----- Records for this task

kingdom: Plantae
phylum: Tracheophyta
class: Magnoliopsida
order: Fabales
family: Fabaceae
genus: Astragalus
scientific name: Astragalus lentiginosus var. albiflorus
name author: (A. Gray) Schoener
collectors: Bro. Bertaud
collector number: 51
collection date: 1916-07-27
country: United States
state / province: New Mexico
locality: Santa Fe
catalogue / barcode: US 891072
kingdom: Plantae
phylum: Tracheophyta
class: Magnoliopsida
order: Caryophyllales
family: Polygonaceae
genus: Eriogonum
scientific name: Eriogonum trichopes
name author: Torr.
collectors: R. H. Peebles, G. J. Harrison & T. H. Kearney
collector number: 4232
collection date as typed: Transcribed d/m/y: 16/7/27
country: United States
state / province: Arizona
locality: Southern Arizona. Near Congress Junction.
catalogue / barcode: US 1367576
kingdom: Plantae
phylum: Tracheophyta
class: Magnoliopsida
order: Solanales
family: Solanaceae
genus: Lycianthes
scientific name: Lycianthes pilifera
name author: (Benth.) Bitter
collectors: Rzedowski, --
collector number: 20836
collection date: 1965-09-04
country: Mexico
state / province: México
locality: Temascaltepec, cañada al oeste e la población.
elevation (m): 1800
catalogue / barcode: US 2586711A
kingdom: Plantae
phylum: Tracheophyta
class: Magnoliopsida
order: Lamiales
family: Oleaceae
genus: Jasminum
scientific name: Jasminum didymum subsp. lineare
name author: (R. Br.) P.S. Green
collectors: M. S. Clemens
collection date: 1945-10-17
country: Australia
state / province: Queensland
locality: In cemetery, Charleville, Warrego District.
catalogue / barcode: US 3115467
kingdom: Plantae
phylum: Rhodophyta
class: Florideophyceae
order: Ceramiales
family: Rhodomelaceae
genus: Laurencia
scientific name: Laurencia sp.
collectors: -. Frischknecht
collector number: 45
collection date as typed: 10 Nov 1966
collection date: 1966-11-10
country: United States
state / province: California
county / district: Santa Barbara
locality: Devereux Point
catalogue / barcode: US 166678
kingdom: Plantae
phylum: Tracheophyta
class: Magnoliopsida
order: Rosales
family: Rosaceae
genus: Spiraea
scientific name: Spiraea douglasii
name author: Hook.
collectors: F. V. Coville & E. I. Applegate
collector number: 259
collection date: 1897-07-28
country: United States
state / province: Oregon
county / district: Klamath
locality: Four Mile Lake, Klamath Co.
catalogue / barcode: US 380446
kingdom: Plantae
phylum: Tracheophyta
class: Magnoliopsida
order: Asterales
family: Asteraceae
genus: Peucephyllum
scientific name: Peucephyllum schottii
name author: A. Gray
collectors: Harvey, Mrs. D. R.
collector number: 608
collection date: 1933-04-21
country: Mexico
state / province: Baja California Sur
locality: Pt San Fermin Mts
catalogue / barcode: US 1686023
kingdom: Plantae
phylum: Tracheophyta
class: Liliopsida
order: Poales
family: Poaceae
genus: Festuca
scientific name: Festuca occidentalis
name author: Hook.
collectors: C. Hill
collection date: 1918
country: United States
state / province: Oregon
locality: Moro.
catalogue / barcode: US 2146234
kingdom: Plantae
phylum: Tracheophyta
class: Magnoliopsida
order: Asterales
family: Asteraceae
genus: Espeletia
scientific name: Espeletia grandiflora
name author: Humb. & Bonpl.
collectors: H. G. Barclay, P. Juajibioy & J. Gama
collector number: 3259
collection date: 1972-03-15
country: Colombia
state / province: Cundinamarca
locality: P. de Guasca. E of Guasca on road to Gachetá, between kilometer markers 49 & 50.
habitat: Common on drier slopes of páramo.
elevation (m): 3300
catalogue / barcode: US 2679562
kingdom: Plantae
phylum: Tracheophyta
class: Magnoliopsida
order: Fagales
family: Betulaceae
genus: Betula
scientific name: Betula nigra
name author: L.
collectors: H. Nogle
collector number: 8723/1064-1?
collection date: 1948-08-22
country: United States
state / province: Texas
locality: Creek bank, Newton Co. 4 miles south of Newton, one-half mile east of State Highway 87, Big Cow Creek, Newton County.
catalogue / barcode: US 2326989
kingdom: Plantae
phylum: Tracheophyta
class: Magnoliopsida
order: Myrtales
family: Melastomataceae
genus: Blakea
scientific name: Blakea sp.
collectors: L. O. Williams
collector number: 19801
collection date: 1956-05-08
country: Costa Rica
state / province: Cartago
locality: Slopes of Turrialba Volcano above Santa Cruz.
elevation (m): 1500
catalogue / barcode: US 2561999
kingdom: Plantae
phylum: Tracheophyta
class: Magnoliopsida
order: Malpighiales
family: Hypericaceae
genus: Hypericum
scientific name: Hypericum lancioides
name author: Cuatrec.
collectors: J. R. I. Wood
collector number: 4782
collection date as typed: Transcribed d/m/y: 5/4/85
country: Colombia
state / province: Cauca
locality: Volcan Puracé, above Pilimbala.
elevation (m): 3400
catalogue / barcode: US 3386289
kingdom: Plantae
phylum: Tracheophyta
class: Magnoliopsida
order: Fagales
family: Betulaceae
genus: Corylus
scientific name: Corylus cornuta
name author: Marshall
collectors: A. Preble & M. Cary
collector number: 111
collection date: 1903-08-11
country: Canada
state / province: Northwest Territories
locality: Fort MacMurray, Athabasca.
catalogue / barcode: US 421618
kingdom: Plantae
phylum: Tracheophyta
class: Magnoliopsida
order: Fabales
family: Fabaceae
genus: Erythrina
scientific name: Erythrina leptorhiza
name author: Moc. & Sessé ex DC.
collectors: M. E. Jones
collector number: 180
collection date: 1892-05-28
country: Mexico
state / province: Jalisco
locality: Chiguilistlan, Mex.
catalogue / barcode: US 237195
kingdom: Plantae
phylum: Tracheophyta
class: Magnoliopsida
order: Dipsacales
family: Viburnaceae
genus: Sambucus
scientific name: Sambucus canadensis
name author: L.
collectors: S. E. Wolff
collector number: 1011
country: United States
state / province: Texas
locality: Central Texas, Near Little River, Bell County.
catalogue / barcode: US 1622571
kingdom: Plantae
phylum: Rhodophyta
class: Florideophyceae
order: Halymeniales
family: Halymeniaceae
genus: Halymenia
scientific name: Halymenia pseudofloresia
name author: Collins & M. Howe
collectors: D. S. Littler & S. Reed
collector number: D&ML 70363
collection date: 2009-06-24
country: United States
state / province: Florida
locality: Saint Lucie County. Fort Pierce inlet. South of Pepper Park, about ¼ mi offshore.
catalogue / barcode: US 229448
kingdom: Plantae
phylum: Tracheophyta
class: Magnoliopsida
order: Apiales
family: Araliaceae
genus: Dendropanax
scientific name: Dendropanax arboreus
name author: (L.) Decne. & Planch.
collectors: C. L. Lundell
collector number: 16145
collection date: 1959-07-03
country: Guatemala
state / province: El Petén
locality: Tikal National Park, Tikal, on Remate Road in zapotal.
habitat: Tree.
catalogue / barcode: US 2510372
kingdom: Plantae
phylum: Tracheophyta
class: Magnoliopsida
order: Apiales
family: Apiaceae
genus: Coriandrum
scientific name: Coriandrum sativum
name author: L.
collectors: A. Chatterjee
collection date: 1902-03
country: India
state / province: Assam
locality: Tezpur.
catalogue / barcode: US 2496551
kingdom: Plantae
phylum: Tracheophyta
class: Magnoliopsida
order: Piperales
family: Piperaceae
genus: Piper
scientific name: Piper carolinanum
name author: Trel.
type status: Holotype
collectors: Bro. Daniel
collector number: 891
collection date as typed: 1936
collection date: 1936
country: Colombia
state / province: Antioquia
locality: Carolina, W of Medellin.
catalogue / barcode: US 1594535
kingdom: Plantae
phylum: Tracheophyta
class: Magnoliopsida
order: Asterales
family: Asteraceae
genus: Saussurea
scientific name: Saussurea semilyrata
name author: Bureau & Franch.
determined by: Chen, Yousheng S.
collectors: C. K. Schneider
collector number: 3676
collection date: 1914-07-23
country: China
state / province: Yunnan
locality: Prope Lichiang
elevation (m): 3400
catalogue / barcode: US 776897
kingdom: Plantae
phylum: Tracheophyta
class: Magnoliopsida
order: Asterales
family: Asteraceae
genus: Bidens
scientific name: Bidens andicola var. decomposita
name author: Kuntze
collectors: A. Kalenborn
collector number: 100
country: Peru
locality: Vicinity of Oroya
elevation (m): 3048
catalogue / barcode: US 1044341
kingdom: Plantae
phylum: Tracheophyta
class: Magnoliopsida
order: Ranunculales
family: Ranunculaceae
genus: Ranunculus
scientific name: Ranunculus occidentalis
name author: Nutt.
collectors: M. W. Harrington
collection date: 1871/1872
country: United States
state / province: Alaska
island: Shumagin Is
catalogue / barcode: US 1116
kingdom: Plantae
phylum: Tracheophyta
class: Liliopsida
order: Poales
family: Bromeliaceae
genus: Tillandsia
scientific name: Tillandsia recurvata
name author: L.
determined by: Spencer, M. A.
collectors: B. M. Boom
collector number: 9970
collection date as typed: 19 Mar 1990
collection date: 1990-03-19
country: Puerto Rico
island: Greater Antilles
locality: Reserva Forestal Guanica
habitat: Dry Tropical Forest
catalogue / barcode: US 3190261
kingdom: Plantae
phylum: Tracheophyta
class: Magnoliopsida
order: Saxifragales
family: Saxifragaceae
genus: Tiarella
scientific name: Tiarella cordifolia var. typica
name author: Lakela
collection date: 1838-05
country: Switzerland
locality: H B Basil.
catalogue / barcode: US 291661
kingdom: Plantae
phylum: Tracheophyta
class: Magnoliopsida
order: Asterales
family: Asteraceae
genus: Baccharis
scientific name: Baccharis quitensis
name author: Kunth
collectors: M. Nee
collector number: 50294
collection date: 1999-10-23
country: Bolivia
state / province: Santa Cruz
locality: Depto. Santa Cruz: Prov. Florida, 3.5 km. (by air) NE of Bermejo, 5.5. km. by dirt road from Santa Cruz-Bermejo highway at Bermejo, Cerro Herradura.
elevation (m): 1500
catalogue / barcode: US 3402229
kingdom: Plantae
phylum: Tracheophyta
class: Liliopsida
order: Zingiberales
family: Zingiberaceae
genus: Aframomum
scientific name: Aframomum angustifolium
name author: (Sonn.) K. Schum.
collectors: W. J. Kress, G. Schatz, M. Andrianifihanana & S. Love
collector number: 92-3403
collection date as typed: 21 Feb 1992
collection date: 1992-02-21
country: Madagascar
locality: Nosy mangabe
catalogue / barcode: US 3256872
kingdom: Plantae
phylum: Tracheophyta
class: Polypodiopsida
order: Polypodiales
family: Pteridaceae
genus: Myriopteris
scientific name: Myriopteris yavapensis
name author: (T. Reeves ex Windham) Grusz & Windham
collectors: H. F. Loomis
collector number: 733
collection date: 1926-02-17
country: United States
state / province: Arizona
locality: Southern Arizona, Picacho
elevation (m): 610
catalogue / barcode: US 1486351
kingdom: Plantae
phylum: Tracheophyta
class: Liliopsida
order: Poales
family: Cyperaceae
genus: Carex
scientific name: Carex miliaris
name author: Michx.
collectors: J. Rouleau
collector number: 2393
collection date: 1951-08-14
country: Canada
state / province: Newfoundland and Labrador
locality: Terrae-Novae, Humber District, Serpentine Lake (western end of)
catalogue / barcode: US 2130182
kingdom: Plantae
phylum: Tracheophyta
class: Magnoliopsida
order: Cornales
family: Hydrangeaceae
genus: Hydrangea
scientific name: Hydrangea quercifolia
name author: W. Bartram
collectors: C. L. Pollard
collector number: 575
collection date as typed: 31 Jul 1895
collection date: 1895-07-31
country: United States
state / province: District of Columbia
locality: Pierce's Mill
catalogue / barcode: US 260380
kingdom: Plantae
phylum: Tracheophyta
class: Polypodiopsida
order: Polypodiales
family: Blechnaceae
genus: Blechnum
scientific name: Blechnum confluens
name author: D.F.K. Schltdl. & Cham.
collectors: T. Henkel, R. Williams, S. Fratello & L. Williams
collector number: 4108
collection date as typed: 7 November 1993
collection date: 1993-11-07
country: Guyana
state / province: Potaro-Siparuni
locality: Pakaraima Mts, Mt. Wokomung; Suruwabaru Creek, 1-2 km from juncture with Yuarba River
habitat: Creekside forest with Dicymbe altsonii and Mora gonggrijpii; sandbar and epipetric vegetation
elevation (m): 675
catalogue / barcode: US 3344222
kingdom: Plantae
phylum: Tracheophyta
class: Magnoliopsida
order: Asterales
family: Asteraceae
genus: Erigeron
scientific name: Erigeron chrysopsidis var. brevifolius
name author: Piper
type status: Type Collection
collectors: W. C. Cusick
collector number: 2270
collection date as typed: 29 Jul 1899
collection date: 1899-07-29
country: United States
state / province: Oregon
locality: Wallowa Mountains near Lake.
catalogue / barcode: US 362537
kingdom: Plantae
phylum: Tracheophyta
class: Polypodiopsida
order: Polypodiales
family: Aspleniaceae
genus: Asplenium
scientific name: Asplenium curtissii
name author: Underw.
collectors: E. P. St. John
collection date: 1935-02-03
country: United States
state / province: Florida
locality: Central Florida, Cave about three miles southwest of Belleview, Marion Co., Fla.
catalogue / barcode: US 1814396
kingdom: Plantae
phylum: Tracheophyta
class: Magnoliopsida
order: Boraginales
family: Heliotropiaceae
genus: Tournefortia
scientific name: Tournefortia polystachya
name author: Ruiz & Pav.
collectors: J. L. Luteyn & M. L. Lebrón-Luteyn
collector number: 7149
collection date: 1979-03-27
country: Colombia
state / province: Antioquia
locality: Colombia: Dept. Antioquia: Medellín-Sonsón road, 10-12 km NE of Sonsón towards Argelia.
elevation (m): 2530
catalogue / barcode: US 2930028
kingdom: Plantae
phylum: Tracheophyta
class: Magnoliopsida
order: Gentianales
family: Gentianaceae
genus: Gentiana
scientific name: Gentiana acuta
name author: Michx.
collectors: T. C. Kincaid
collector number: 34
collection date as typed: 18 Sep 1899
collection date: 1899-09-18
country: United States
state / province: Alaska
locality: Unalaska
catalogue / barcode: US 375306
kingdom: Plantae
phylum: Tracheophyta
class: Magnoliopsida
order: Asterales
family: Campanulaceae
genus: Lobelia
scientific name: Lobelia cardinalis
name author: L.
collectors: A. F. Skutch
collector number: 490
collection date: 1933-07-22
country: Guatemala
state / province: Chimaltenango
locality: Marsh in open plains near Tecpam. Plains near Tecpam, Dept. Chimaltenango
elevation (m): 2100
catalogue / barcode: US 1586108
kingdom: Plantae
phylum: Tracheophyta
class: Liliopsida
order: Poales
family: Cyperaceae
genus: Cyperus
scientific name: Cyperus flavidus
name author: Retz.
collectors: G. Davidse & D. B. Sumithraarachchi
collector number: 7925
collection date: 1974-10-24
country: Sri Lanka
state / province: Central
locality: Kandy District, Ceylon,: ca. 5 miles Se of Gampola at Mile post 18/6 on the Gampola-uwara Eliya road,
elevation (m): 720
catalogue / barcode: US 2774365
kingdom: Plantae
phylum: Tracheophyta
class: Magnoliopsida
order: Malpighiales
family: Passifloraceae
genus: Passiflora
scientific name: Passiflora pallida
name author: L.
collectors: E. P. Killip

----------

■ What you are asked to do: Please format the rows above as a Markdown table with the columns No. and Text, numbering each line and omitting blank lines. Begin at the first line of the rows and stop after the line that contains "name author: Torr.".

■ Answer to the exercise:
| No. | Text |
|---|---|
| 1 | kingdom: Plantae |
| 2 | phylum: Tracheophyta |
| 3 | class: Magnoliopsida |
| 4 | order: Fabales |
| 5 | family: Fabaceae |
| 6 | genus: Astragalus |
| 7 | scientific name: Astragalus lentiginosus var. albiflorus |
| 8 | name author: (A. Gray) Schoener |
| 9 | collectors: Bro. Bertaud |
| 10 | collector number: 51 |
| 11 | collection date: 1916-07-27 |
| 12 | country: United States |
| 13 | state / province: New Mexico |
| 14 | locality: Santa Fe |
| 15 | catalogue / barcode: US 891072 |
| 16 | kingdom: Plantae |
| 17 | phylum: Tracheophyta |
| 18 | class: Magnoliopsida |
| 19 | order: Caryophyllales |
| 20 | family: Polygonaceae |
| 21 | genus: Eriogonum |
| 22 | scientific name: Eriogonum trichopes |
| 23 | name author: Torr. |